Eight states and several environmental groups challenged the interpretation presented in M-37050, alleging that the M-Opinion was “arbitrary, capricious, an abuse of discretion, or otherwise not in accordance with law” in violation of § 706(2)(A) of the Administrative Procedures Act.  The challenge was successful, and in Natural Resources Defense Council, et al v. U.S. Department of the Interior, 1:18-CV-04596-VEC (S.D.N.Y. Aug. 11, 2020) the Southern District of New York vacated M-37050 and the subsequent guidance.  As discussed in our previous QuickStudy on the topic, the District Court determined that M-37050 was not entitled to deference because it was issued without a notice-and-comment rulemaking and represented a significant departure from long-established policy.  Thus, the court undertook a substantive evaluation of the reasoning in the M-Opinion, which it found unpersuasive.  While the court’s remedy of vacatur may have formally erased the M-Opinion itself and the associated guidance, it had little immediate, practical impact because DOI continued to adhere in practice to the interpretation it had announced. 

A Final Rule, But Not the Final Word

The final rule published yesterday in the Federal Register formally codifies, at 50 C.F.R. § 10.14, the interpretation first set forth in the vacated M-Opinion.  The rule states simply: “The prohibitions of [Section 2 of the MBTA] . . . apply only to actions directed at migratory birds, their nests, or their eggs. Injury to or mortality of migratory birds that results from, but is not the purpose of, an action (i.e., incidental taking or killing) is not prohibited by the [MBTA].” 86 Fed. Reg. 1134, 1165.
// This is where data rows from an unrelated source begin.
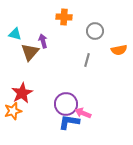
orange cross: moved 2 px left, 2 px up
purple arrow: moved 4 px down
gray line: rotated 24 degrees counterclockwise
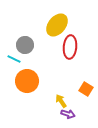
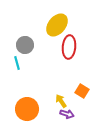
red ellipse: moved 1 px left
cyan line: moved 3 px right, 4 px down; rotated 48 degrees clockwise
orange circle: moved 28 px down
orange square: moved 4 px left, 2 px down
purple arrow: moved 1 px left
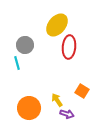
yellow arrow: moved 4 px left, 1 px up
orange circle: moved 2 px right, 1 px up
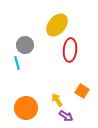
red ellipse: moved 1 px right, 3 px down
orange circle: moved 3 px left
purple arrow: moved 1 px left, 2 px down; rotated 16 degrees clockwise
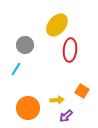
cyan line: moved 1 px left, 6 px down; rotated 48 degrees clockwise
yellow arrow: rotated 120 degrees clockwise
orange circle: moved 2 px right
purple arrow: rotated 104 degrees clockwise
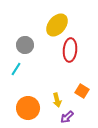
yellow arrow: rotated 80 degrees clockwise
purple arrow: moved 1 px right, 1 px down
This action is intended to solidify the Trump Administration’s interpretation of the MBTA and eliminate the prospect of misdemeanor criminal liability for companies that erect structures such as wind turbines or office buildings, or maintain potential hazards such as reserve pits or open-top tanks, that unintentionally result in the death of migratory birds.  DOI has carefully curated its rulemaking to bolster the administrative record for the inevitable legal challenge.  The Federal Register notice dedicates nearly nine pages to restating the rationale contained in M-37050, citing support for its position dating back to an 1896 Supreme Court case, Geer v. Connecticut, 161 U.S. 519 (1896). The DOI also spends a full 16 pages carefully rebutting public comments filed in opposition to the original rule proposal.  By publishing a final rule, the DOI hopes to minimize a court’s ability to overturn its interpretation a second time by qualifying it for Chevron deference, although many conservative courts including the Supreme Court seem to be losing their appetite for agency deference in recent years.  By providing ample material in the administrative record, the DOI has attempted to increase the likelihood that the rule will withstand a court’s scrutiny even if deference is not granted.
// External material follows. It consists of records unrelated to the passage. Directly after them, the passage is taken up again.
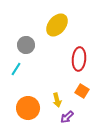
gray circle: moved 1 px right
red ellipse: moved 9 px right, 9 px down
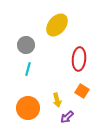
cyan line: moved 12 px right; rotated 16 degrees counterclockwise
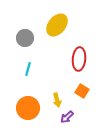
gray circle: moved 1 px left, 7 px up
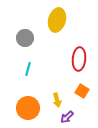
yellow ellipse: moved 5 px up; rotated 25 degrees counterclockwise
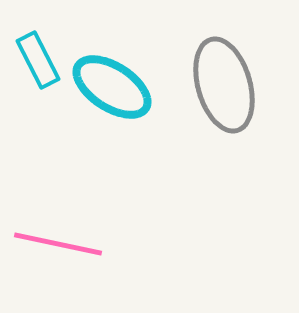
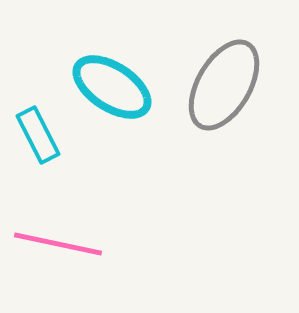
cyan rectangle: moved 75 px down
gray ellipse: rotated 46 degrees clockwise
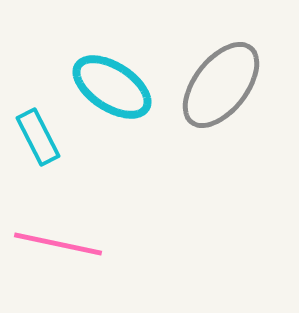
gray ellipse: moved 3 px left; rotated 8 degrees clockwise
cyan rectangle: moved 2 px down
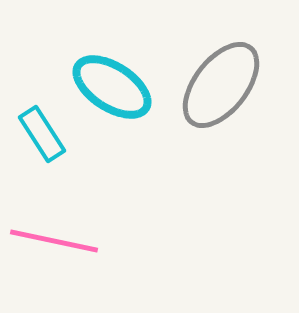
cyan rectangle: moved 4 px right, 3 px up; rotated 6 degrees counterclockwise
pink line: moved 4 px left, 3 px up
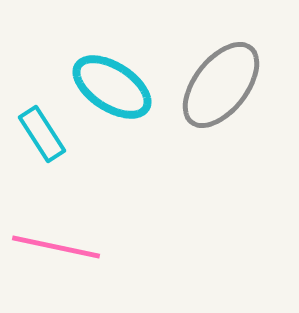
pink line: moved 2 px right, 6 px down
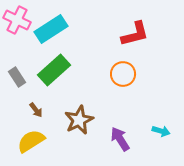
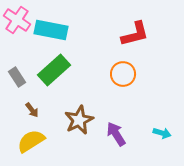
pink cross: rotated 8 degrees clockwise
cyan rectangle: moved 1 px down; rotated 44 degrees clockwise
brown arrow: moved 4 px left
cyan arrow: moved 1 px right, 2 px down
purple arrow: moved 4 px left, 5 px up
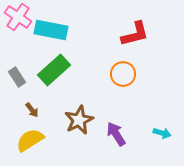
pink cross: moved 1 px right, 3 px up
yellow semicircle: moved 1 px left, 1 px up
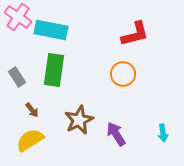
green rectangle: rotated 40 degrees counterclockwise
cyan arrow: moved 1 px right; rotated 66 degrees clockwise
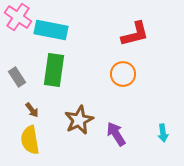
yellow semicircle: rotated 68 degrees counterclockwise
For all of DOI’s efforts to establish an enduring new interpretation of the MBTA, there is little likelihood that the rule will ever take effect.  DOI did not seek to waive the normal 30-day waiting period from publication, so the rule is not scheduled to take effect until February 8.  President-Elect Biden’s transition team announced on January 4 that President Biden intends to issue an Executive Order on January 20, his first day in office, suspending any regulations and guidance documents promulgated by the Trump Administration but not yet in effect.  Thus, this rule would be subject to the regulatory freeze, and given the reversal of long-standing policy it would represent and the intense opposition it has engendered from many of the most influential environmental advocacy groups, it is likely that the Biden Administration will ultimately withdraw the rule.  Eventually, the Biden Administration is likely to seek to swing the pendulum back again by restoring the Obama Administration’s original M-Opinion, or perhaps by undertaking its own rulemaking.  A new rulemaking would almost certainly confirm the MBTA’s application to incidental take, but could also establish a new general permitting regime to provide relief from strict liability in certain, limited circumstances where incidental takings can be minimized but not avoided.